Bioinformatics read processing
Raw reads were quality checked in Fastqc (Babraham Institute, 2013). Primers were trimmed using fastx_trimmer and reads processed in Trimmomatic (Bolger, Lohse, & Usadel, 2014) using TRAILING:20 . Individual libraries were further processed, implementing several steps of the Usearch (Edgar, 2013) pipeline: reads were merged (optionmergepairs -fastq_minovlen 50, -fastq_maxdiffs 15 ), quality-filtered (Maxee = 1 ), trimmed to full length amplicons of 416-420 bp (-sortbylength ), dereplicated (-fastx_uniques ), and denoised and chimera checked (-unoise3, -minsize 2 ). Denoised reads from all 104 libraries, representing putative haplotypes, were then combined and dereplicated to yield a set of unique sequences across all samples, referred to as amplicon sequence variants (ASVs from here on; Callahan et al. , 2016). MEGAN V5 (Huson, Auch, Qi, & Schuster, 2007) with the lowest common ancestor (LCA) algorithm was used to compute the taxonomic affinity of each ASV. This classification was based on the result of a BLAST search (blastn -outfmt 5 -evalue 0.001 ) against a reference library including the NCBI nt database (Accessed at June 2018) together with an additional 559 unpublished taxonomically assigned Iberian sequences of Acari, Collembola, and Coleoptera.
ASVs classified by MEGAN as Acari, Collembola, and Coleoptera were processed with metaMATE (Andújar et al., 2021). MetaMATE evaluates the survival of ASVs under alternative filtering procedures based on the relative abundance of co-distributed ASVs. Briefly, the application of metaMATE involves a six-step procedure: (i) identification of verified authentic ASVs (va-ASVs) by 100% matching against a reference COI sequence; (ii) identification of ASVs including indels or STOP codons as verified non-authentic ASVs (vna-ASVs); (iii) generation of a community table with read-counts (ASV abundance) by sample against the complete collection of reads (i.e., before the dereplicating and denoising steps) using Usearch (-search_exact option); (iv) filtering with a range of criteria and threshold values; (v) evaluation of the survival of va-ASVs and vna-ASVs, and (vi) estimation of the predicted number of a-ASVs and na-ASVs, for every filtering iteration. Filtering parameters can thus be chosen according to desired stringency for the survival of a-ASVs and na-ASVs. (see Andújar et al. , 2021 for further details)
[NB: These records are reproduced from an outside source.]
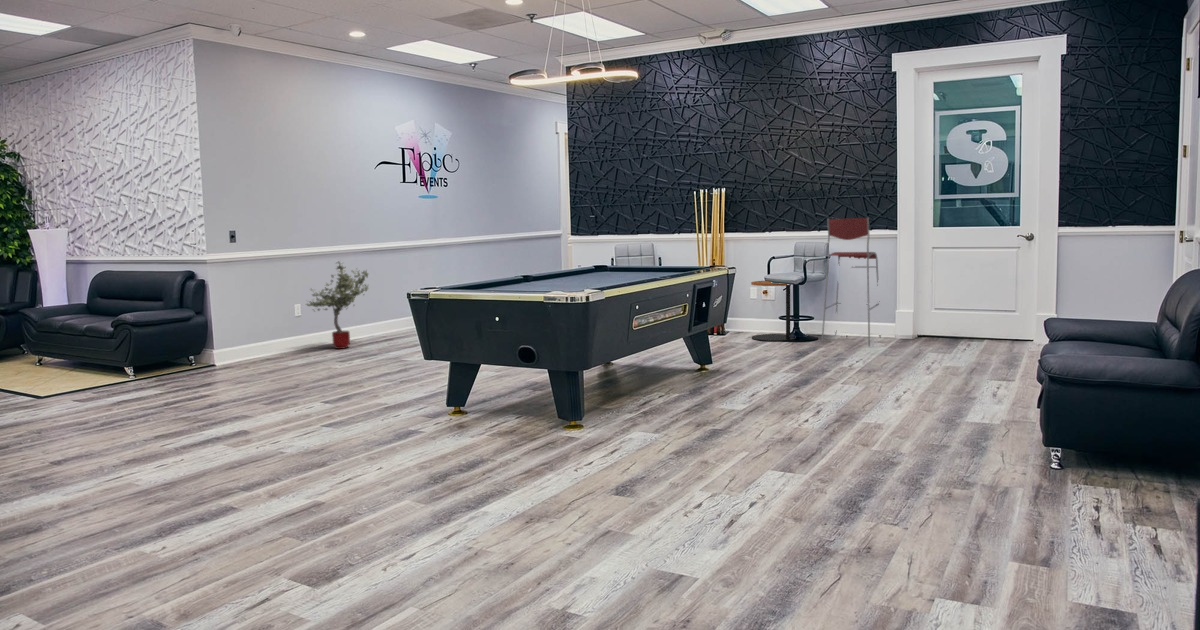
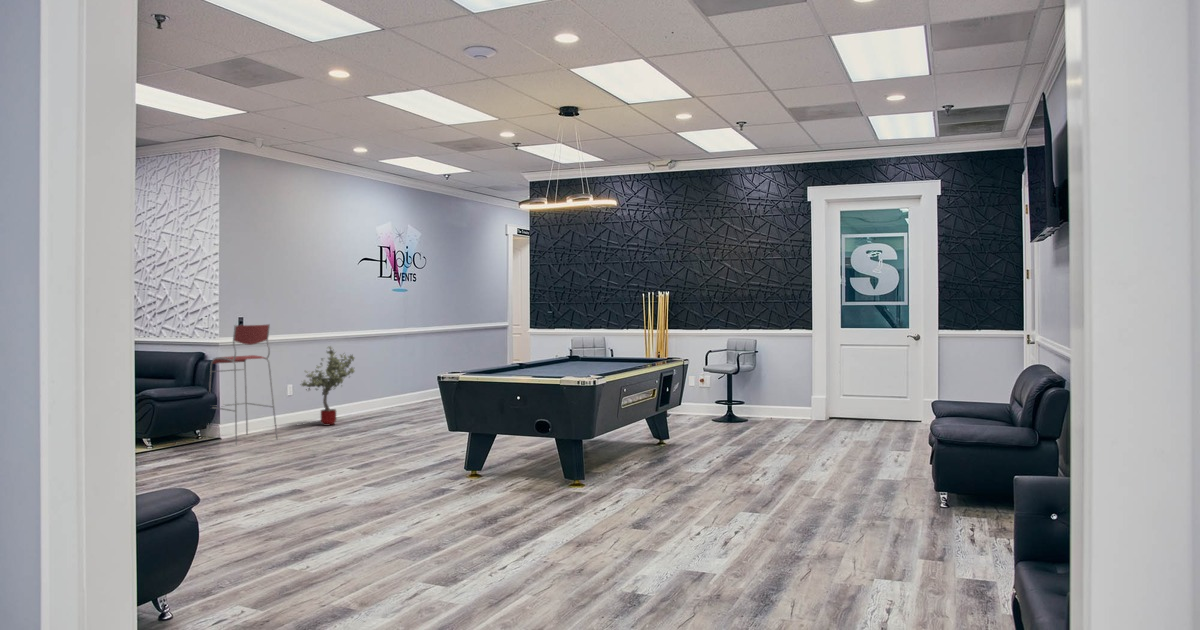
bar stool: present [822,218,881,346] -> present [206,324,278,445]
side table: present [751,281,796,341] -> none [694,369,731,421]

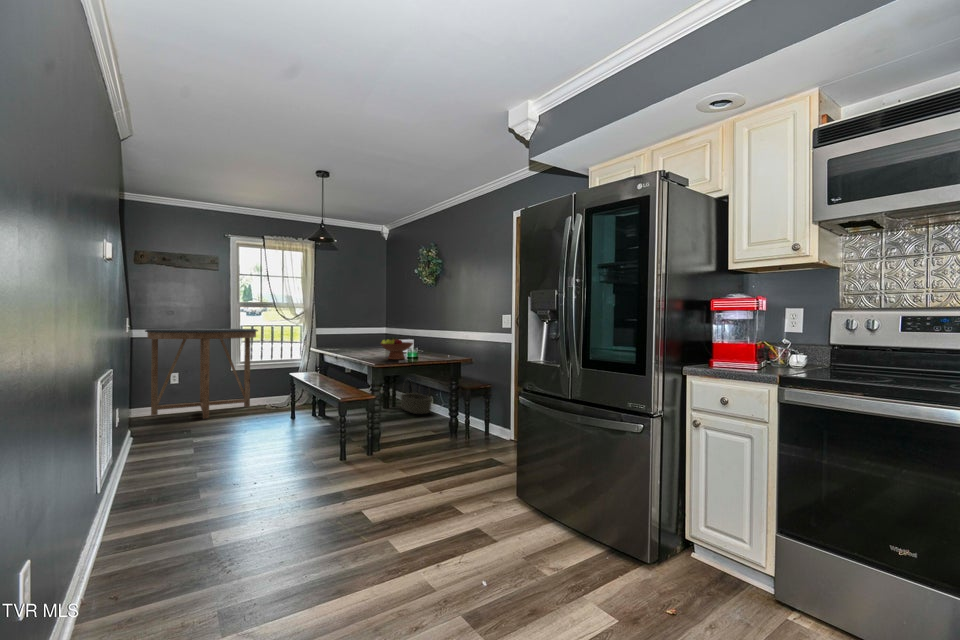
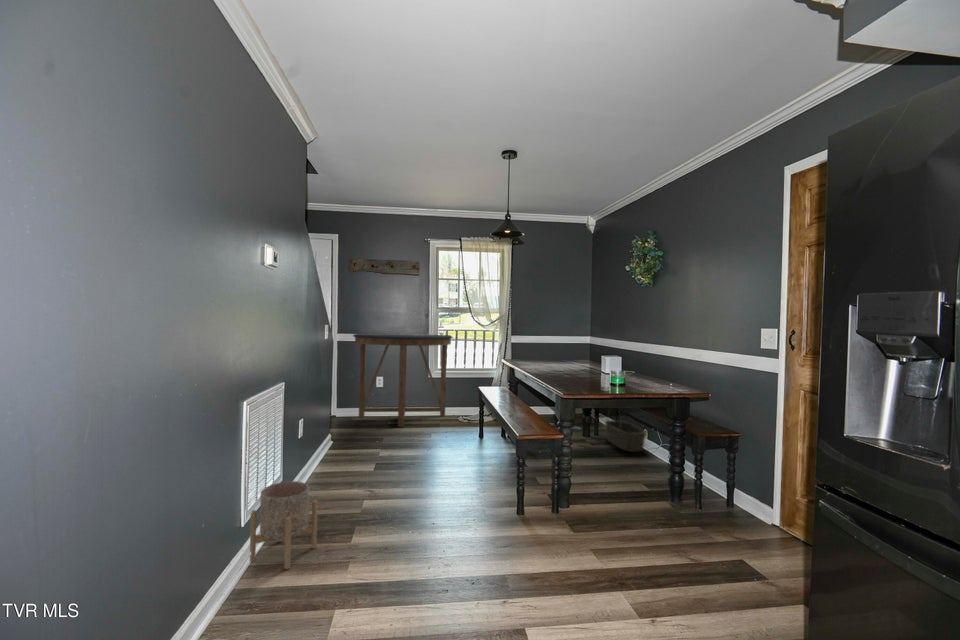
fruit bowl: present [380,338,413,360] -> none [575,355,620,385]
planter: none [113,449,175,519] -> present [250,481,318,569]

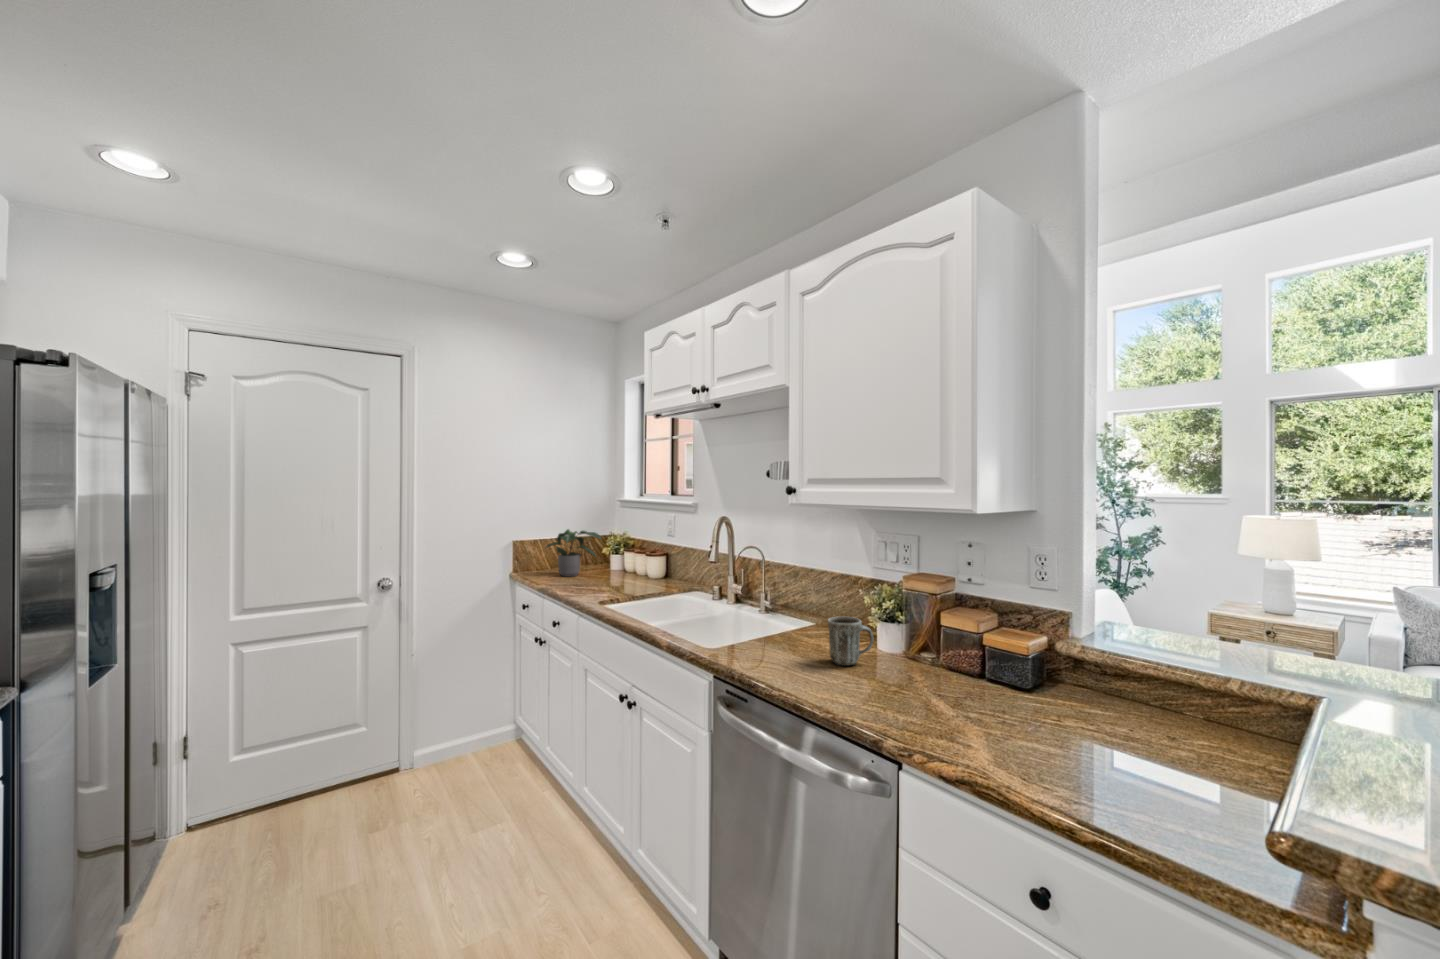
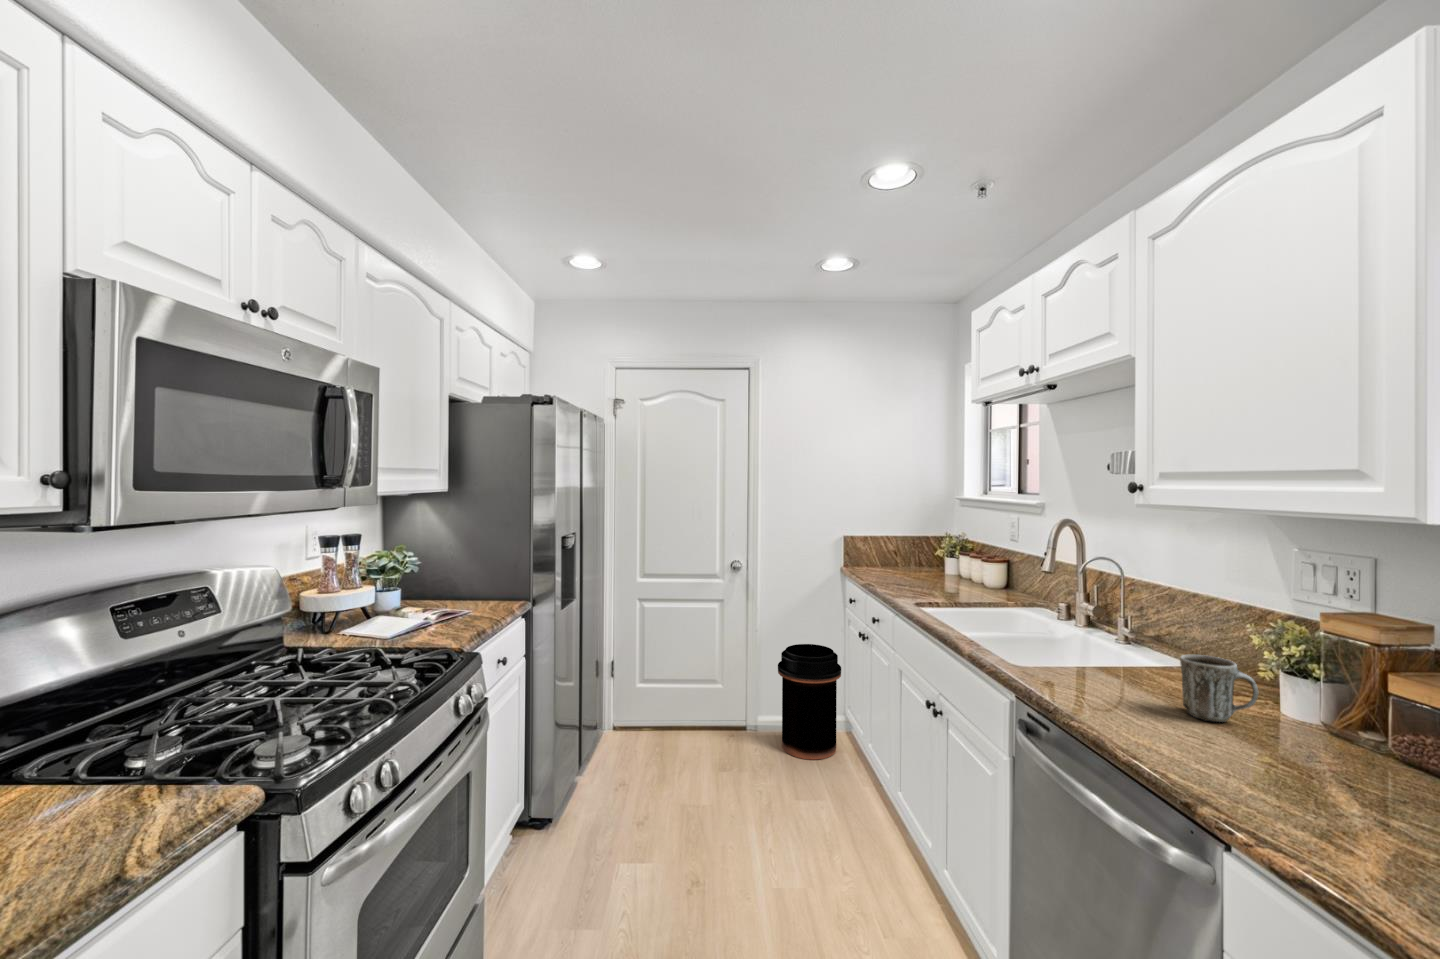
potted plant: present [547,530,601,577] -> none [874,527,935,576]
trash can: none [439,659,512,786] -> present [778,644,841,759]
The following input files were used to run MetaMATE: (i) the set of unique ASVs (-A option); (ii) a reference dataset (-R) for the identification of va-ASVs, including all BOLD sequences for Acari, Collembola, and Coleoptera (downloaded at May 2020) plus 1,011 sequences from specimens collected at the Iberian Peninsula and the Canary Islands; (iii) all reads prior to the dereplicating and denoising steps (-L), and; (4) the specification file including filtering criteria and parameters to be evaluated (-S) (parameters used: –refmatchlength 350 –refmatchpercent 100 –expectedlength 418). Filtering was explored using both (i) minimum absolute and minimum percentage abundance by library and (ii) minimum percentage abundance by library and lineages at 20% divergence, and all pair combinations of these (See MetaMATE tutorial for details). Analyses were conducted independently for Acari, Coleoptera, and Collembola. Filtering parameters were selected for each taxon to maximize the number of surviving va-ASVs while maintaining the predicted contribution of na-ASVs to the final dataset to be ≤ 5%. Finally, the filtered set of ASVs was further filtered to reduce any potential cross-contamination problems across samples by removing ASVs with four or fewer reads from each library. Community tables of fully filtered haplotypes were then transformed into incidence (presence/absence) data for further analyses.